A man abruptly left his wife and four children to pursue a long-lost romantic interest from his past. This decision shattered the family unit and caused deep emotional distress for his children.
The son, now nineteen, has chosen to cut ties with his father to protect his own peace. He rejects his father’s attempts to force a relationship with the new girlfriend.

AITAH for asking my dad why I should reward his cheating and breaking up our family when he told me I shouldn’t punish him for being happy?

















As psychologist Dr. John Gottman notes, ‘Trust is built in very small moments, which I call sliding door moments.’ When a parent destabilizes a family system through infidelity or abrupt abandonment, they break the foundational trust necessary for a healthy relationship with their children.
The father in this situation demonstrates a significant lack of empathy by framing his life-altering choice as an act that had no impact on his son. He attempts to minimize the emotional labor his children are forced to perform by suggesting his new partner will provide them with support. This is a form of gaslighting, as it ignores the reality that his actions caused the trauma they are currently navigating. His focus on his own happiness at the expense of his children’s stability indicates a failure to acknowledge his role as a parent.
The son’s decision to maintain no contact is an appropriate exercise of personal boundaries. It is not a ‘punishment’ but a protective measure. In the future, the son should continue to hold these boundaries firmly without feeling the need to engage in lengthy justifications, as his father has shown an inability to validate his perspective.
THIS STORY SHOOK THE INTERNET – AND REDDITORS DIDN’T HOLD BACK.

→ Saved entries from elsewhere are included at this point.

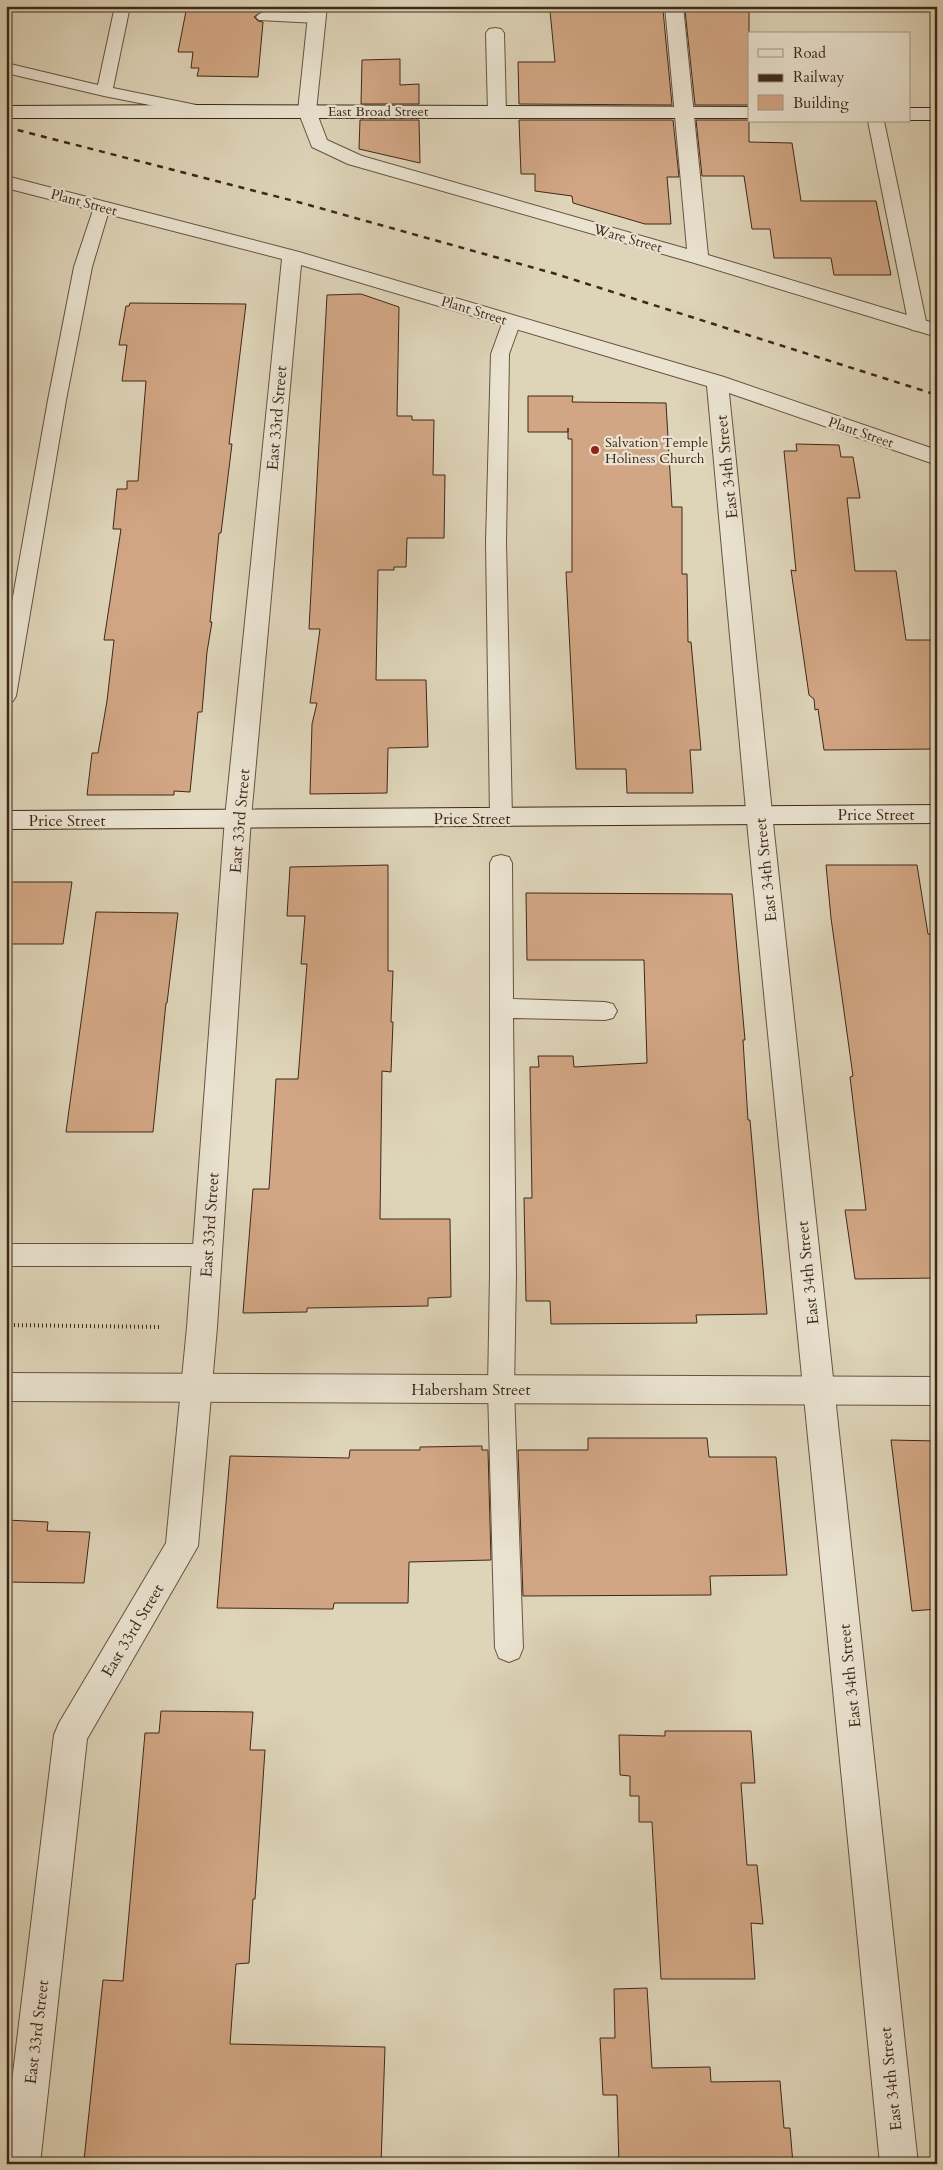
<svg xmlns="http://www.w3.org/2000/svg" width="943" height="2170" viewBox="0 0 943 2170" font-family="Cardo,serif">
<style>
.building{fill:#d2a684;stroke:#3e2818}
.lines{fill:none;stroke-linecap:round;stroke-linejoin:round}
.service-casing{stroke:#665340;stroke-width:2}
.minor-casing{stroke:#665340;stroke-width:2}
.tertiary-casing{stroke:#665340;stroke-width:2}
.secondary-casing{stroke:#3e2818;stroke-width:2}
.path{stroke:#3e2818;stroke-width:4;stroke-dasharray:1 3;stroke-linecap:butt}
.service{fill:#eae3d1;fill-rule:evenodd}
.minor{fill:#eae3d1;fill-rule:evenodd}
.tertiary{fill:#eae3d1;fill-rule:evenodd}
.secondary{fill:#eae3d1;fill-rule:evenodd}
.rail{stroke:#3e2818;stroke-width:2.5;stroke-dasharray:6 6;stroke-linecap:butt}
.poi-dot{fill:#8f2418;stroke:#eae3d1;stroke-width:2}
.labels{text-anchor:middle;stroke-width:4.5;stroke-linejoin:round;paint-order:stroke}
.far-street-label{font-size:14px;fill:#3e2818;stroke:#eae3d1}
.far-poi-label{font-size:14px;fill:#3e2818;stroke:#eae3d1;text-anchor:start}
.street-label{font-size:16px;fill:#3e2818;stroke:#eae3d1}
</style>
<rect width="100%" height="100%" fill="#ded4b8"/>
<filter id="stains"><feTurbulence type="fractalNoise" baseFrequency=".004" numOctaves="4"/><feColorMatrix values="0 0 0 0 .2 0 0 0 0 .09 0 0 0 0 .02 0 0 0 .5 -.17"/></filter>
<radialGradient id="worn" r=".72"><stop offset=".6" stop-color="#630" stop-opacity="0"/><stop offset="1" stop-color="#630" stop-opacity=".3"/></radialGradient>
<path class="building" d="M 705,7 L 749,8 L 749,105 L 695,105 L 685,10 L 705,10 Z
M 199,8 L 265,9 L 254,17 L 258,21 L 263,22 L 258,77 L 197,76 L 199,68 L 191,68 L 193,52 L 178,52 L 186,11 L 198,11 Z
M 663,10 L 672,105 L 519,104 L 518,62 L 555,62 L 550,11 Z
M 400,59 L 400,85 L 419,84 L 419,104 L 361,104 L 362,60 Z
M 360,120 L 419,120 L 420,163 L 359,149 Z
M 519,120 L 673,120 L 679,177 L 667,177 L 671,224 L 645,224 L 573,203 L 572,196 L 535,191 L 535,174 L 521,174 Z
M 696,120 L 749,120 L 749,142 L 792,143 L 801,201 L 876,201 L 891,275 L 834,275 L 831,258 L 774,258 L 770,229 L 752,229 L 744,176 L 702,176 Z
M 361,294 L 399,307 L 397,416 L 412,416 L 412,420 L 434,420 L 433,475 L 445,475 L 444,538 L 407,538 L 406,567 L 394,567 L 394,570 L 378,570 L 376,680 L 426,680 L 428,747 L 388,748 L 387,793 L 310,794 L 312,724 L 317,703 L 310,703 L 320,629 L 309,629 L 327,295 Z
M 130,303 L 246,304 L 229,444 L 232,444 L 221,533 L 219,533 L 210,622 L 212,622 L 207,652 L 202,712 L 198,712 L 190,792 L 174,791 L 174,795 L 87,795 L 92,753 L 98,753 L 107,701 L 114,640 L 104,640 L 121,529 L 113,529 L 117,489 L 127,489 L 127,481 L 138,481 L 146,381 L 122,381 L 127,345 L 119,345 L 126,306 L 129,306 Z
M 528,396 L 573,396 L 572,402 L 666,403 L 672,507 L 682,507 L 682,574 L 687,574 L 688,642 L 691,642 L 701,750 L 690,750 L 693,793 L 627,793 L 626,769 L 576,769 L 566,572 L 572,572 L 572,439 L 568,439 L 568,428 L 568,432 L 528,432 Z
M 796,444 L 839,445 L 841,457 L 853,457 L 860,498 L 847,498 L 855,571 L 896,571 L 906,640 L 937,640 L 937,749 L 824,750 L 818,709 L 815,710 L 814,699 L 809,695 L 791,570 L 796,571 L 784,451 L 797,451 Z
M 388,865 L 388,971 L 393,971 L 391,1022 L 393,1022 L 391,1072 L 382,1071 L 380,1219 L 450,1219 L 451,1297 L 428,1298 L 428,1306 L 307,1308 L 307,1312 L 243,1313 L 253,1189 L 269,1189 L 276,1079 L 298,1079 L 307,964 L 301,964 L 305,916 L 287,916 L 290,867 Z
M 826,865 L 917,865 L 928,934 L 937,934 L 937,1278 L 855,1279 L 845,1210 L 866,1210 L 850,1077 L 853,1076 L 831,918 Z
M 6,882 L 72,882 L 63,944 L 6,944 Z
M 526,893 L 732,894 L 745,1040 L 743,1040 L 748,1120 L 750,1120 L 767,1314 L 696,1315 L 697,1323 L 551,1324 L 550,1301 L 526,1301 L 524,1198 L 532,1198 L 530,1067 L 539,1067 L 538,1056 L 573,1056 L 574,1067 L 647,1063 L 644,960 L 527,960 Z
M 96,912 L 178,913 L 167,1003 L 166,1003 L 153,1132 L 66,1132 Z
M 588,1438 L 707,1438 L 709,1457 L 776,1457 L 787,1575 L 710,1576 L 711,1595 L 523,1596 L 518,1450 L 588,1450 Z
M 891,1440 L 937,1441 L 937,1609 L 912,1611 Z
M 482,1446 L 482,1450 L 488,1450 L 491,1560 L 409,1562 L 408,1603 L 334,1603 L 333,1609 L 217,1608 L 230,1456 L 349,1458 L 350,1450 L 420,1450 L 420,1447 Z
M 6,1520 L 48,1522 L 47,1531 L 90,1532 L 84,1583 L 6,1582 Z
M 161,1711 L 253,1712 L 250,1750 L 265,1750 L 255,1899 L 253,1899 L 249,1963 L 236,1964 L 230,2044 L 385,2047 L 381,2164 L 180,2164 L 180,2162 L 84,2160 L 103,1980 L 123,1981 L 145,1733 L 159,1733 Z
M 665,1731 L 751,1731 L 755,1783 L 741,1783 L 747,1865 L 757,1865 L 763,1924 L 751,1923 L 755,1979 L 661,1979 L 652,1822 L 639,1822 L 639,1796 L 630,1796 L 630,1776 L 620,1775 L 619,1735 L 665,1736 Z
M 647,1988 L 652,2068 L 710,2067 L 711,2082 L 780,2081 L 784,2128 L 790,2128 L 793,2164 L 619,2164 L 617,2095 L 603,2095 L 600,2038 L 615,2038 L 614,1989 Z"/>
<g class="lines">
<defs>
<path id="service" d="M 115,6 L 130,6 L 113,88 L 211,108 L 213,111 L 211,114 L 205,116 L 104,96 L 6,73 L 6,63 L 98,85 Z
M 264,12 L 317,13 L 322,15 L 325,18 L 322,21 L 317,23 L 259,20 L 256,17 L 259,14 Z
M 868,121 L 884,121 L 927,326 L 924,330 L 918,331 L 912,330 L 909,326 Z
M 102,202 L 108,203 L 110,207 L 92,267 L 66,400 L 16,696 L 13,701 L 6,703 L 6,636 L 48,400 L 74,267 L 94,207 L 96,203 Z
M 512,316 L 518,317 L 521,321 L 509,354 L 506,542 L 512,818 L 509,824 L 501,826 L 493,824 L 490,818 L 486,542 L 491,354 L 503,321 L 506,317 Z
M 501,855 L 509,857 L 512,863 L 513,999 L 605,1002 L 613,1004 L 617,1011 L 613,1018 L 605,1020 L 513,1018 L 516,1274 L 514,1389 L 523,1648 L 519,1658 L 509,1662 L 499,1658 L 495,1648 L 488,1389 L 490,1274 L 490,863 L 493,857 Z
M 6,1244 L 207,1244 L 216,1247 L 220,1255 L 216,1263 L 207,1266 L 6,1266 Z"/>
<path id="minor" d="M 309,6 L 327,6 L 316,111 L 327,140 L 362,156 L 687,249 L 665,6 L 683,6 L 708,255 L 937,324 L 937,337 L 691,262 L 348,164 L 312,147 L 298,111 Z
M 495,28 L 501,29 L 504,33 L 506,112 L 504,116 L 497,118 L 490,116 L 488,112 L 486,33 L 489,29 Z
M 6,176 L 299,252 L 724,377 L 937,450 L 937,465 L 729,393 L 774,832 L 918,2164 L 880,2164 L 748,832 L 707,386 L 301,265 L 251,818 L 217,1327 L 198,1546 L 87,1739 L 40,2164 L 6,2164 L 6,2131 L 54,1735 L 59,1723 L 166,1543 L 187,1327 L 225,818 L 282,259 L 6,188 Z"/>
<path id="tertiary" d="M 6,1373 L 937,1377 L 937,1405 L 6,1401 Z"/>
<path id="secondary" d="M 205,105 L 749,107 L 749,118 L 6,118 L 6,106 Z
M 909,108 L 937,108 L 937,120 L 909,120 Z
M 937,805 L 937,823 L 6,829 L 6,811 Z"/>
</defs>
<use href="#service" class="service-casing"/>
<use href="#minor" class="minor-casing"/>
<use href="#tertiary" class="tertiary-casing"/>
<use href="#secondary" class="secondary-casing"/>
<path class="path" d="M 6,1325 L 161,1327"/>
<use href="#service" class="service"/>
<use href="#minor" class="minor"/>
<use href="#tertiary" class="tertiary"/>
<use href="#secondary" class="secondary"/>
<path class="rail" d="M 6,127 L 298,202 L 556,274 L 937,395"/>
</g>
<circle class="poi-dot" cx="595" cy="450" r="5"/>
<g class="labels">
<g class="far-street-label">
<text x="378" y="116">East Broad Street</text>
<text transform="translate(84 202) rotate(15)" y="5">Plant Street</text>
<text transform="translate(628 238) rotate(16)" y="5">Ware Street</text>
<text transform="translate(474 310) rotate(17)" y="5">Plant Street</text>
<text transform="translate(861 432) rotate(19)" y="5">Plant Street</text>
</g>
<g class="far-poi-label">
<text x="605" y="447">Salvation Temple<tspan x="605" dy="16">Holiness Church</tspan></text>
</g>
<g class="street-label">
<text transform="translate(276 418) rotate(-85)" y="6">East 33rd Street</text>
<text transform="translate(726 467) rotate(-96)" y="6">East 34th Street</text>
<text x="876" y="820">Price Street</text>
<text x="472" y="824">Price Street</text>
<text x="67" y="826">Price Street</text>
<text transform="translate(239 821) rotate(-85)" y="6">East 33rd Street</text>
<text transform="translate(765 870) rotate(-96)" y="6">East 34th Street</text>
<text transform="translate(209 1225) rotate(-86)" y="6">East 33rd Street</text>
<text transform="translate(807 1273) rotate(-96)" y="6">East 34th Street</text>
<text x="471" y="1395">Habersham Street</text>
<text transform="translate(132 1630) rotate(-59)" y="6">East 33rd Street</text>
<text transform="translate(849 1676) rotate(-96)" y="6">East 34th Street</text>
<text transform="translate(36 2032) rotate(-83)" y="6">East 33rd Street</text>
<text transform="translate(890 2079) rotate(-96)" y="6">East 34th Street</text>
</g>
</g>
<rect width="943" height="2170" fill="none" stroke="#ded4b8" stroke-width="25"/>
<rect x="8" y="8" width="928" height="2155" fill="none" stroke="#3e2818" stroke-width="2.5"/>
<rect x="12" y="12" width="918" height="2145" fill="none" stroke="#3e2818"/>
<rect x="748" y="32" width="162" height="90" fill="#eae3d1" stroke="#a59887"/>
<rect x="758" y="49" width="25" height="8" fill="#eae3d1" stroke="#a59887"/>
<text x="793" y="58" font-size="15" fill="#3e2818">Road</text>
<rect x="758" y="74" width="25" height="8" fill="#3e2818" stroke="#a59887"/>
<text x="793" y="82" font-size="15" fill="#3e2818">Railway</text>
<rect x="758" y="95" width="25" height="15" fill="#d2a684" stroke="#a59887"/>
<text x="793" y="108" font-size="15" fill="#3e2818">Building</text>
<rect width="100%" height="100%" filter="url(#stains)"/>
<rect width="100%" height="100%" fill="url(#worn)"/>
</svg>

The father believes he is entitled to a relationship with his son, arguing that his pursuit of personal happiness should not dictate the son’s behavior. The son, however, views his father’s actions as a betrayal that justifies his decision to maintain no contact.
The central question is whether a parent has the right to demand a relationship with their adult child after a painful family dissolution, or if the child is justified in withholding that connection to preserve their own emotional boundaries.